* EXERCISE TEXT:
[Start of Attachment]

Thursday 18 February 2016

What is azathioprine? Does it cause cancer?




Exposure routes: Ingestion, intravenous injection, and inhalation





Where found: The drug is found in hospitals, used for transplant and autoimmune disease patients, and in manufacturing plants that make and package the drug.



At risk: Patients who take azathioprine and workers who manufacture it.



Etiology and symptoms of associated cancers: In the liver, azathioprine is converted to 6-mercaptopurine, which inhibits deoxyribonucleic acid (DNA) synthesis. This suppresses the immune system but can also cause a dangerous decrease in the number of white blood cells (leukopenia) and platelets (thrombocytopenia), increased risk of infection and bleeding, gastrointestinal disturbances, and liver damage. The substance 6-mercaptopurine also inserts between adjacent nucleotide bases in DNA molecules and causes mutations that lead to various types of cancer.


Azathioprine increases the risk of developing squamous cell carcinoma, a type of skin cancer that appears as persistent wartlike growths, scaly patches, or open sores that crust over and bleed; non-Hodgkin lymphoma, a blood-based cancer of white blood cells called T cells, the most common symptoms of which are painless swelling of the neck or underarm lymph nodes, unexplained fever, loss of weight and appetite, itchy skin with reddened patches, and constant fatigue; and cancer of the bile ducts or hepatobiliary carcinomas, whose symptoms include jaundice, itching, stomach pain, weight loss, and fever.



History: The pioneer of liver transplantation, Sir Roy Yorke Calne, first used azathioprine to prevent organ rejection in liver transplant patients. Azathioprine was the standard antirejection drug in the 1970s for organ transplants and was later enlisted to treat patients who suffer from diseases that result when the immune system attacks the patient’s own body (autoimmune diseases).

[End of Attachment]

Source records:

[Start of Attachment]

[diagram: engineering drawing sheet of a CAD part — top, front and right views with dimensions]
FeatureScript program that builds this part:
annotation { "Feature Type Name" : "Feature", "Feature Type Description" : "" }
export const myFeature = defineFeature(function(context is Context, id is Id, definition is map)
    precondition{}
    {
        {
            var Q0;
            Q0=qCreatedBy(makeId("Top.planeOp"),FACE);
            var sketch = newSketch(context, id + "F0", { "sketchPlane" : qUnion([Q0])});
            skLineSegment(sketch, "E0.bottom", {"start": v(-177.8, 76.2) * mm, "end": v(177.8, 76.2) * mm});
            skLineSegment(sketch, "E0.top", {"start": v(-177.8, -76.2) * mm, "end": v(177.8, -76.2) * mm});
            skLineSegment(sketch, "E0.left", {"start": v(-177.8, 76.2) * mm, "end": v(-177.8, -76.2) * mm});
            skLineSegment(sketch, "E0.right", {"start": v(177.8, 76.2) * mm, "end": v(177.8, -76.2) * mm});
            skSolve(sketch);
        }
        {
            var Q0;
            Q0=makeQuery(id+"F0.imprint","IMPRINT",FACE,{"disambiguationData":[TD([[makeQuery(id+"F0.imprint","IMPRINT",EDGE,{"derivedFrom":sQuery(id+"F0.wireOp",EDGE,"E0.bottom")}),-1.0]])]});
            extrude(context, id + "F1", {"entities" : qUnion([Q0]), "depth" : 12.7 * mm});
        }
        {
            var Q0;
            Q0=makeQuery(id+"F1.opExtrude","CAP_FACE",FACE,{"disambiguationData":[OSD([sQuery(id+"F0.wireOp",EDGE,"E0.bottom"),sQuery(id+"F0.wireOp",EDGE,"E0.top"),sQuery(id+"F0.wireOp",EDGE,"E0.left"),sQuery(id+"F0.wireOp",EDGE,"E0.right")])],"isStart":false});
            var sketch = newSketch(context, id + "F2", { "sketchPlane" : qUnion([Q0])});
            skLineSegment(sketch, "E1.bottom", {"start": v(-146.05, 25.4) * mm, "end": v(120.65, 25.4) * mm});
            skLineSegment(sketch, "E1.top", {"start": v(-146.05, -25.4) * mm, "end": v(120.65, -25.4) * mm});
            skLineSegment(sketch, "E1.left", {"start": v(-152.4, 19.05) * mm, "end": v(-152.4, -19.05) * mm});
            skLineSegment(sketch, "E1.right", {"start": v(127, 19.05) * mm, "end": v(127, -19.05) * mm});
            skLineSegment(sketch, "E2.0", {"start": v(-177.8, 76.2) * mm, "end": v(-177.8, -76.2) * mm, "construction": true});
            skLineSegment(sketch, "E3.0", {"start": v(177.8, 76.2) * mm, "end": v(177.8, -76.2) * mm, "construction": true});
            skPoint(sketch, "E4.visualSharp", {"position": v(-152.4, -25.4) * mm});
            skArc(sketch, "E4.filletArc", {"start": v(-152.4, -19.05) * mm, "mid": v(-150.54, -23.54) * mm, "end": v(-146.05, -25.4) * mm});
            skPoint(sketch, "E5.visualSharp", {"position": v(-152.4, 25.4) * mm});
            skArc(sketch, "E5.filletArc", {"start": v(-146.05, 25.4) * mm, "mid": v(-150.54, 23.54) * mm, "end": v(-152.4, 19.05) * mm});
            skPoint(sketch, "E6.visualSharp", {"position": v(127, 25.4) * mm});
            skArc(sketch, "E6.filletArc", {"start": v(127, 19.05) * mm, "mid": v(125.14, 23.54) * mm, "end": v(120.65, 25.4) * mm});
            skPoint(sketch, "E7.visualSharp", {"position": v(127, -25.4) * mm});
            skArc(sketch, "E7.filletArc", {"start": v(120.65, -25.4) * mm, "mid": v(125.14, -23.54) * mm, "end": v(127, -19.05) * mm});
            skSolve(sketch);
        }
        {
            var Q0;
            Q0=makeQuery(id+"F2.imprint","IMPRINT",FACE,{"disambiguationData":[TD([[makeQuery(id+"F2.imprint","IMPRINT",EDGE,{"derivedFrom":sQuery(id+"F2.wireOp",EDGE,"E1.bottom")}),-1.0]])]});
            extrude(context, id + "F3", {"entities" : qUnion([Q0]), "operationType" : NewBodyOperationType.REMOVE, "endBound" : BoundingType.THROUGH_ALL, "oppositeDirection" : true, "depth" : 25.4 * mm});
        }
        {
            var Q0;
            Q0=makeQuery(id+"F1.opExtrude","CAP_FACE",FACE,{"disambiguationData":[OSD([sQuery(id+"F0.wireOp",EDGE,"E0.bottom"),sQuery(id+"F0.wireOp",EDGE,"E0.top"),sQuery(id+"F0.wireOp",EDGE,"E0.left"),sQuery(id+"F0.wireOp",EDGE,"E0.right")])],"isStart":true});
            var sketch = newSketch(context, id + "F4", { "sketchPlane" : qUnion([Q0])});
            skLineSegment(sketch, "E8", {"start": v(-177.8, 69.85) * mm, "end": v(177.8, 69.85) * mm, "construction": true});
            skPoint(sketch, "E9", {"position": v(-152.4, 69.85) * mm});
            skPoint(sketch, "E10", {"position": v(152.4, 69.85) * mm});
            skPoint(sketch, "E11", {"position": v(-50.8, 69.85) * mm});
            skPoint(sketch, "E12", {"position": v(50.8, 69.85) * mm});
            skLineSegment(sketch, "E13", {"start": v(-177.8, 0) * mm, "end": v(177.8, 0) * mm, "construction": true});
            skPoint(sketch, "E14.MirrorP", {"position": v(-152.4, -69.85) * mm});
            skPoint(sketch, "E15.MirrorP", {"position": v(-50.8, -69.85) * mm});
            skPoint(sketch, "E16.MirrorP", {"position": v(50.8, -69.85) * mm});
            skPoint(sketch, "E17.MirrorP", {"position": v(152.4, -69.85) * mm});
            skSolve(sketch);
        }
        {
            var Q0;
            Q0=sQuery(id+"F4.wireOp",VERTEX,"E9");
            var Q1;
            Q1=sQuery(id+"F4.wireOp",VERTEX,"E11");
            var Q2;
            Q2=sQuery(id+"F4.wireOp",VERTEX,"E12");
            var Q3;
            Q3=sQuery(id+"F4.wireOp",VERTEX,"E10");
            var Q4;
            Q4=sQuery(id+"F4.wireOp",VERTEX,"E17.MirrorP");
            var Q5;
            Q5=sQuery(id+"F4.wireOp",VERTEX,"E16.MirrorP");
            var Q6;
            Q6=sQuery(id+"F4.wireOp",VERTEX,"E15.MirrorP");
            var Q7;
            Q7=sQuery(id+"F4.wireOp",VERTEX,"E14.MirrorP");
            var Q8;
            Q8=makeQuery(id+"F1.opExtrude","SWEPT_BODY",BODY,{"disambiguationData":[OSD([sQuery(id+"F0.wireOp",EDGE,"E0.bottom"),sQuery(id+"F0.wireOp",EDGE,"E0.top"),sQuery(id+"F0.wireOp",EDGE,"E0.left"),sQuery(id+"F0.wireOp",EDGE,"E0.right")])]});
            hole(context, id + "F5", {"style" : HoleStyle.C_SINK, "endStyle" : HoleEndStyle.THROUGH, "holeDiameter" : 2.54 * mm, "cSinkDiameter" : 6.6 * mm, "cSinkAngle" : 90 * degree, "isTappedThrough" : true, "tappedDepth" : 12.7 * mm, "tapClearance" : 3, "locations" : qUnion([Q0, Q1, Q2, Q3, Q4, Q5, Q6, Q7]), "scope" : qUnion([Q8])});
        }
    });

[End of Attachment]

* WORK REQUIRED:
Continue the azathioprine text, starting after its final sentence.

* RESULT FOR THIS EXERCISE:
Several epidemiological studies have shown that transplant patients who took azathioprine were at a high risk for different types of tumors. Other patients who took azathioprine but were not transplant patients, including those with rheumatoid arthritis, systemic lupus, inflammatory bowel disease, and certain skin and renal diseases, have also shown higher incidences of such malignancies, but not as high as those observed in transplant patients, since the dosages to treat autoimmune diseases are lower than those used for transplant patients. Mycophenolate mofetil, which is not as carcinogenic, is gradually replacing azathioprine as the antirejection drug of choice.



Alldredge, Brian K., et al. Koda-Kimble and Young's Applied Therapeutics: The Clinical Use of Drugs.10th ed. Philadelphia: Lippincott, 2013. Print.


"Azathioprine." MedlinePlus. Natl. Lib. of Medicine, 15 May 2014. Web. 29 Aug. 2014.


"Imuran (Azathioprine) Tablets and Injection." US Food and Drug Administration. Dept. of Health and Human Services, 19 Mar. 2014. Web. 29 Aug. 2014.


"Skin Cancer Alert for Organ Drug." BBC News. BBC, 15 Sep. 2005. Web. 29 Aug. 2014.


United States. Dept. of Health and Human Services. Natl. Toxicology Program. Report on Carcinogens. 12th ed. Research Triangle Park: Dept. of Health and Human Services, 2011. Print.